Among them was Sanada Nobushige, who had fought against the Tokugawa clan during the Battle of Sekigahara and was currently living in exile in Kudoyama, Kii Province. The ten ninjas serving Nobushige were none other than the legendary "Sanada Ten Braves." Together with them, Nobushige plotted his escape from Kudoyama to make his way to Osaka Castle.

== Characters ==
=== Main Characters ===
- Mutsumi Mochizuki (望月六実, Mochizuki Mutsumi)
 *Name can be changed by the player.
 The protagonist of this game. Sixteen years old. She is the daughter of Rokuro Mochizuki, a Sanada ninja. She trained under Hakuunsai Tozawa in the ninja village. By order of her master, she enters the service of Sanada Nobushige to assist him in entering Osaka Castle.
- Nobushige Sanada (真田信繁, Sanada Nobushige)
 Voice: Junichi Suwabe
 He was exiled to Kudoyama as punishment for siding with Ishida Mitsunari in the previous Battle of Sekigahara. Upon hearing rumors that the Toyotomi clan is raising an army, he attempts to escape Kudoyama to join their cause.
- Sasuke Sarutobi (猿飛佐助, Sarutobi Sasuke)
 Voice: Tomokazu Sugita
 One of the Sanada ninjas. He is the youngest member of the Sanada Ten Braves.
- Saizo Kirigakure (霧隠才蔵, Kirigakure Saizō)
 Voice: Kazuyuki Okitsu
 One of the Sanada ninjas. Formerly an Iga Ninja, he officially registered as a Sanada ninja after a past encounter where he challenged Nobushige Sanada and his men to a duel.
- Juzo Kakei (筧十蔵, Kakei Jūzō)
 Voice: Kenichi Suzumura
 A retainer of Sanada Nobushige and a Sanada ninja. He originally served as Nobushige's kosho (page) and remained by his side even when Nobushige was exiled to Kudoyama.
- Kamanosuke Yuri (由利鎌之介, Yuri Kamanosuke)
 Voice: Soichiro Hoshi
 One of the Sanada ninjas. He has a unique history of barging in on the Sanada family and demanding to become a subordinate.

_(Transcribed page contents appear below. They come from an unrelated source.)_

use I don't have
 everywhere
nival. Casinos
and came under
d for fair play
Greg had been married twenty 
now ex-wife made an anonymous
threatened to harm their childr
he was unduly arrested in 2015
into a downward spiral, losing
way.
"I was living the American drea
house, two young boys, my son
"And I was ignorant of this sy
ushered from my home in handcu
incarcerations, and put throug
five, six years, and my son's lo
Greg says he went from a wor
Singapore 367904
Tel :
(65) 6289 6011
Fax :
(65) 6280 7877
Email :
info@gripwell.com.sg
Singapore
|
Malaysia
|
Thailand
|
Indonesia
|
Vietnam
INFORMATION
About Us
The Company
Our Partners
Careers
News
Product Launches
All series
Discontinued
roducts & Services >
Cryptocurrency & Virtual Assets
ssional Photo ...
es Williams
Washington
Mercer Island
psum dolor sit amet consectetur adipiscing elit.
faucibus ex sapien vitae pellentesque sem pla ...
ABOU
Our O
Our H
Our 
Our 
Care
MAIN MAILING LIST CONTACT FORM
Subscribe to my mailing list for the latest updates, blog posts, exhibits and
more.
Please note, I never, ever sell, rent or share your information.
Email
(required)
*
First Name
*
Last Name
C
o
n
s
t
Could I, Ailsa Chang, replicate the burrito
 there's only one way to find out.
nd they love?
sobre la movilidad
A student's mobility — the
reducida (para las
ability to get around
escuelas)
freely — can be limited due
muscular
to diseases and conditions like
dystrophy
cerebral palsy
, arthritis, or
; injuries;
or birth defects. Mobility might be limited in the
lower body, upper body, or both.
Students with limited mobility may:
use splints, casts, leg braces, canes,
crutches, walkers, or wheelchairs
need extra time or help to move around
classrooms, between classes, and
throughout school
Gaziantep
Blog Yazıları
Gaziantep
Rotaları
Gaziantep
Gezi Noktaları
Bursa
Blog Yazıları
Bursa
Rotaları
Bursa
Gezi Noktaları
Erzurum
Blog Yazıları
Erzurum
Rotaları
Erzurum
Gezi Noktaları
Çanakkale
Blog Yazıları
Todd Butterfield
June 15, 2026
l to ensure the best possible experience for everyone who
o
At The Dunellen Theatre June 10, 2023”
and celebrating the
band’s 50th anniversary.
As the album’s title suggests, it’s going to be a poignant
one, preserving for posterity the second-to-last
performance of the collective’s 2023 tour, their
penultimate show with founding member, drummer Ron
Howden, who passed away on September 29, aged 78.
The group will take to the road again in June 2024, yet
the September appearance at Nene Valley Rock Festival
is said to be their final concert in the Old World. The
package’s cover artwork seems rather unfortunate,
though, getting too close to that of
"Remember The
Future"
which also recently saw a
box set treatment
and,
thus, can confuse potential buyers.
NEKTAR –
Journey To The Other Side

=== Other Members of the Sanada Ten Braves ===
- Seikai Nyudo Miyoshi (三好青海入道, Miyoshi Seikai Nyūdō)
 Voice: Masaki Terasoma
 A Buddhist monk and the older of the Miyoshi brothers. Indebted to the Sanada family for saving him in the past, he barged into Nobushige's residence, determined to be of use to the exiled lord.
- Isa Nyudo Miyoshi (三好伊佐入道, Miyoshi Isa Nyūdō)
 Voice: Katsuyuki Konishi
 A Buddhist monk and the younger of the Miyoshi brothers. He barged into Nobushige's residence alongside his older brother to repay their debt to the Sanada family.
- Kosuke Anayama (穴山小助, Anayama Kosuke)
 Voice: Yuki Ono
 A former retainer of the Sanada family. A highly capable leader of the Sanada household who handles cooking, laundry, and cleaning.
- Rokuro Unno (海野六郎, Unno Rokuro)
 Voice: Tarusuke Shingaki
 A former retainer of the Sanada family. He has worked as a shinobi since the days when he was a standard Sanada retainer.
- Jinpachi Nezu (根津甚八, Nezu Jinpachi)
 Voice: Ryota Takeuchi
 A former retainer of the Sanada family. When Nobushige was exiled, Jinpachi was unable to accompany him due to a strict limit on the number of attendants allowed. Upon hearing that Nobushige plans to join the Toyotomi clan's uprising, he rushes to Nobushige's side.

=== Ura-Yagyu ===
- Byakuren (白蓮, Byakuren)
 Voice: Tomoaki Maeno
 The leader of the Ura-Yagyu. He commands a mysterious group known as the "Onibi" (Demon Fire) through the use of secret arts.
- Bishamon (ビルマ, Bishamon)
 Voice: Takashi Koyama
 A member of the Onibi.
- Yuzen'in (融仙院, Yūzen'in)
 Voice: Kentaro Ito
 A member of the Onibi.
- Gracia (グラシア, Gurashia)
 Voice: Kikuko Inoue
 A member of the Onibi.
- Hachiro Chinzei (鎮西八郎, Chinzei Hachirō)
 Voice: Nobuyuki Hiyama
 A member of the Onibi.
- Awa-no-kami (安房守, Awa no Kami)
 Voice: Tadashi Miyazawa
 A member of the Onibi.
- Ganryu (巌流, Ganryū)
 Voice: Kazuya Murakami
 A member of the Onibi.

=== Other Characters ===
- Nobutada Sanada (真田信尹, Sanada Nobutada)
 Voice: Yoji Ueda
 Masayuki Sanada's younger brother and Nobushige Sanada's uncle.
- Hideyori Toyotomi (豊臣秀頼, Toyotomi Hideyori)
 Voice: Kazuhiro Yoshimura
 Hideyoshi Toyotomi's son.

==Opening and ending theme songs==
The opening theme, title FLAMING was performed by Riko Sasaki, the lyrics were planned by Teruji Yoshizawa, and the composition was done by Koichiro Takahashi.

The ending theme, titled Yume no Ato (ユメノアト), was also performed by Riko Sasaki, with lyrics written and composed by Hisao Sasaki.

The insert song, titled Koyoi, Eien no Chikai wo (今宵、永遠の誓いを) was also sung by Riko Sasaki with lyrics written and composed by Hisao Sasaki.